Task details: Copy the items below, changing every "п/м" to "пог. м" and keeping everything else the same.

:: Data section ::

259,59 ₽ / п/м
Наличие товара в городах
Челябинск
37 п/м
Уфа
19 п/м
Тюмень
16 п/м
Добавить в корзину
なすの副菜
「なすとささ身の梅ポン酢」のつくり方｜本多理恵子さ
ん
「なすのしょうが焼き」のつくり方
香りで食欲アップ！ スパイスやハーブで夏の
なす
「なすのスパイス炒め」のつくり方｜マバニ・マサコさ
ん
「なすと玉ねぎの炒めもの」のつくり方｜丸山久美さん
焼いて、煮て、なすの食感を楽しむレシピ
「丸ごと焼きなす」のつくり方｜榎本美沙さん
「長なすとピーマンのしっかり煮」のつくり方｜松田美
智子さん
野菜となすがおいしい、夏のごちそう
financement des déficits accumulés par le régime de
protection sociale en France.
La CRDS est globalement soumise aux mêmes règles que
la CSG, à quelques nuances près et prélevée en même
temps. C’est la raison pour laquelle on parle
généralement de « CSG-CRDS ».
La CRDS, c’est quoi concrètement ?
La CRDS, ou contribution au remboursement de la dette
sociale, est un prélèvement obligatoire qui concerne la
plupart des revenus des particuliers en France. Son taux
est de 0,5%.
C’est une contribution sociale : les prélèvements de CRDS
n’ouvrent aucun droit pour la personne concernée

:::

Response box:
259,59 ₽ / пог. м
Наличие товара в городах
Челябинск
37 пог. м
Уфа
19 пог. м
Тюмень
16 пог. м
Добавить в корзину
なすの副菜
「なすとささ身の梅ポン酢」のつくり方｜本多理恵子さ
ん
「なすのしょうが焼き」のつくり方
香りで食欲アップ！ スパイスやハーブで夏の
なす
「なすのスパイス炒め」のつくり方｜マバニ・マサコさ
ん
「なすと玉ねぎの炒めもの」のつくり方｜丸山久美さん
焼いて、煮て、なすの食感を楽しむレシピ
「丸ごと焼きなす」のつくり方｜榎本美沙さん
「長なすとピーマンのしっかり煮」のつくり方｜松田美
智子さん
野菜となすがおいしい、夏のごちそう
financement des déficits accumulés par le régime de
protection sociale en France.
La CRDS est globalement soumise aux mêmes règles que
la CSG, à quelques nuances près et prélevée en même
temps. C’est la raison pour laquelle on parle
généralement de « CSG-CRDS ».
La CRDS, c’est quoi concrètement ?
La CRDS, ou contribution au remboursement de la dette
sociale, est un prélèvement obligatoire qui concerne la
plupart des revenus des particuliers en France. Son taux
est de 0,5%.
C’est une contribution sociale : les prélèvements de CRDS
n’ouvrent aucun droit pour la personne concernée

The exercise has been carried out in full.